Slave To The Grind! Canadian Filmmaker Begins Work On Grindcore Documentary

February 3, 2015, 9 years ago

Greg Pratt

feature heavy metal

Slave To The Grind! Canadian Filmmaker Begins Work On Grindcore Documentary

When Toronto-based filmmaker Doug Brown finished up work on his first documentary, Never Enough (about collectors), he knew he had some unfinished business to attend to, and he knew it needed to take the form of another documentary. Brown, a massive record collector himself, had been pumping tons of money into grindcore records for years, and the fact that this seemed to puzzle a lot of people made him realize he needed to tell grindcore's story. So Slave To The Grind was born.

"There's something really special and intimate about the grind community," says Brown, who, when not talking about obscure grindcore bands works as a school teacher, teaching World Religions and film studies. "And it's not just my love for the music, it's my love for how they're approaching the ethos of grindcore, the DIY ethic. So as I've been telling people about this, everyone is always very fascinated: 'How do you trust these people, that the record is going to arrive?' I say, 'It does. It just does.' It's a hard thing to explain. Based on all the interest people had with my spending habits in grindcore, I thought, you know what? There's something that needs to be said here."

So he got a small crew together (five people total) and tried to set up an interview with Carcass when they rolled through town. He said if he got the interview, he'd start the documentary. He didn't get the interview, but started the documentary anyway. Brown has lots to say about grindcore, and it was too late: the idea was in him, and the movie was going to be made (he's currently trying to get another Carcass interview set up).
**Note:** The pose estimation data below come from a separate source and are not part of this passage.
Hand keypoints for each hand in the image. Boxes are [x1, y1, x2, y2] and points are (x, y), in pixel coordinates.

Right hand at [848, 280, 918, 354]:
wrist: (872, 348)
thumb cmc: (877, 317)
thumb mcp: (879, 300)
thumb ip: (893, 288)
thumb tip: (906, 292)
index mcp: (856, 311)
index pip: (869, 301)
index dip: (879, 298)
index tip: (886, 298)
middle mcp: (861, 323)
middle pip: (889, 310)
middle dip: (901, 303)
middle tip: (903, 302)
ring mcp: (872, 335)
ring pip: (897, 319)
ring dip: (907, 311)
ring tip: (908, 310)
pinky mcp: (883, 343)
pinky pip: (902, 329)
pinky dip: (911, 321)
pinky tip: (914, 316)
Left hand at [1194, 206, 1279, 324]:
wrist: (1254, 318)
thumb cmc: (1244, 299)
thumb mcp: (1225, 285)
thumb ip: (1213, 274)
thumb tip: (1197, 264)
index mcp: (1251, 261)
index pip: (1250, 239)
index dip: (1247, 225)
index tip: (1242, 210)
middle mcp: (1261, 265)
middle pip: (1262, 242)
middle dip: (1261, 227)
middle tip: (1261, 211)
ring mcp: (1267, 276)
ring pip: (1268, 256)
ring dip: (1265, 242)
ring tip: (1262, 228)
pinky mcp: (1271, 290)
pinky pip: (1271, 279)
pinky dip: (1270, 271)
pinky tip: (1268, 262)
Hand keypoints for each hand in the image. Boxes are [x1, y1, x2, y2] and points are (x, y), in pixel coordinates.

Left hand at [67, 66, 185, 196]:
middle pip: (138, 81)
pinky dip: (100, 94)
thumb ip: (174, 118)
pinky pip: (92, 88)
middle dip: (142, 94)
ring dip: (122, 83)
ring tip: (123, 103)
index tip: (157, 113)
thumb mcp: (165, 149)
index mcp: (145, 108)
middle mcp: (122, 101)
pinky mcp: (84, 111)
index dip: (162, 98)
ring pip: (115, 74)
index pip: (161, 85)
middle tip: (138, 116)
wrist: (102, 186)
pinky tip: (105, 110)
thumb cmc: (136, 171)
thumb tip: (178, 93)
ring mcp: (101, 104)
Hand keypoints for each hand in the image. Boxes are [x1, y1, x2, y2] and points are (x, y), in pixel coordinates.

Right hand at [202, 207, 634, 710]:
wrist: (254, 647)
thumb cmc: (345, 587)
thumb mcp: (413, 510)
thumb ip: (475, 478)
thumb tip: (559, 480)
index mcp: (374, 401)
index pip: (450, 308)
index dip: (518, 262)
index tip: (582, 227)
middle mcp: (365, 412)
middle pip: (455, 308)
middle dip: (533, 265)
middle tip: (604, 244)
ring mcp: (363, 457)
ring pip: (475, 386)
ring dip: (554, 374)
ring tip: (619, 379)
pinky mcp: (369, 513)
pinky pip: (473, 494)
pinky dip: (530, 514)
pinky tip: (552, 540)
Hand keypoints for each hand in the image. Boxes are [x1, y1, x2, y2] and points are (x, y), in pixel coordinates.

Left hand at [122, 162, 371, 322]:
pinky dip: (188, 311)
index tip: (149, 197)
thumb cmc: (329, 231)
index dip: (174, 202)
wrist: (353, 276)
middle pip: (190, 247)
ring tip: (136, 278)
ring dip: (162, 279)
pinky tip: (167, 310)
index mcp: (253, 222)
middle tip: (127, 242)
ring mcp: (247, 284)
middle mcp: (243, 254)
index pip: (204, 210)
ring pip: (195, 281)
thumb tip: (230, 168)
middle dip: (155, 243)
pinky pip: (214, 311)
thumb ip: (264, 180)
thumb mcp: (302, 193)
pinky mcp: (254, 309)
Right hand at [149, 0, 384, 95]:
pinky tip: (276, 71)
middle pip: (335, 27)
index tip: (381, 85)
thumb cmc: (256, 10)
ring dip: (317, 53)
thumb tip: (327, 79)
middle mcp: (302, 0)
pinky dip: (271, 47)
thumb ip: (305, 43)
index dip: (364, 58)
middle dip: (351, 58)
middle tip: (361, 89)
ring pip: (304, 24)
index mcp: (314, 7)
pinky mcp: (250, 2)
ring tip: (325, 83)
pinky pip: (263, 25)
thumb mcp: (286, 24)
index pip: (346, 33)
"There's nothing more that I have found that human beings can do to push a boundary as far as grindcore has," says Brown. "And as a record collector, I have pushing 6000 albums, 1000 45s, and a couple thousand CDs. All I do is research music and human boundaries. I have minimalist Ethiopian funk from the 70s, and not just one album of it, but a crate full. I truly dig deep and try to find, what is the boundaries of thought. Same with literature I read and whatnot. And to me the most extreme musical boundary of any genre I have found so far is grindcore."

Brown says that he doesn't only listen to extreme music, either: he has just as many jazz albums as metal albums in that collection. He says grindcore is "pushing an intellectual boundary that no one else has done so far, and it's coupled with an ethos and a lot of things that people would be very disgusted by, and it's also coupled with humour."

"It's the package deal," he continues, his enthusiasm for the genre truly remarkable (and much appreciated by a fellow grindcore enthusiast like myself), "and to me that's what's very exciting: it's all of these things at once yet it's very unassuming. These bands are not going out and making millions of dollars being the forerunners of pushing human boundaries. No, they're choosing to play basements and obscure clubs and they're doing it for nothing because they're slaves to this music. That to me is why grindcore is so important."

One of the bands that has been interviewed so far for Slave To The Grind is Canadian left-field grinders Fuck The Facts. Guitarist Topon Das says that Brown's movie will explore peoples' personal paths to grindcore, which he finds interesting.

"One thing that struck me recently was when Doug mentioned how the vocalist of Soilent Green, [Discordance Axis/Human Remains drummer] Dave Witte, and myself all mentioned that we started getting into music with Metallica," says Das. "I never really thought about it before, because it was just my own personal journey, but it's neat to see many other guys my age had a similar path to grindcore. We didn't wake up one day and say, 'Yeah, grindcore, argh!' There's a different journey that we all take in music and we discover a lot of different things along the way, and some of them have more of an effect on us then others. Like, there was a point that all I wanted to listen to was Bela Fleck and the Flecktones or Uzeb, and another period where all I listened to was harsh noise. I still really enjoy those things, but when I discovered grindcore something just sort of clicked a little bit more than with all the other things I had found on my musical journey. I think that's what his movie is about."

Brown will be launching a Kickstarter campaign to raise money for the three film shoots he can't afford (one of which is travelling to film drum-machine grinders Agoraphobic Nosebleed's first-ever full live set) on February 8. His hopes for the movie are modest; he's not aiming to make money or get famous off it.

"I just want the world to know this is a very authentic experience," he says. "I'm making this film because I truly believe it needs to be made. I might not be the perfect person to make it, but nobody has stepped forward and I'm just going to do it and this is all I'm going to think about for the next three years. I really just want to be an advocate for a scene that has given me so much. I truly want to give back to the community by leaving them with an archival piece on, to me, one of the most important music movements in the history of music."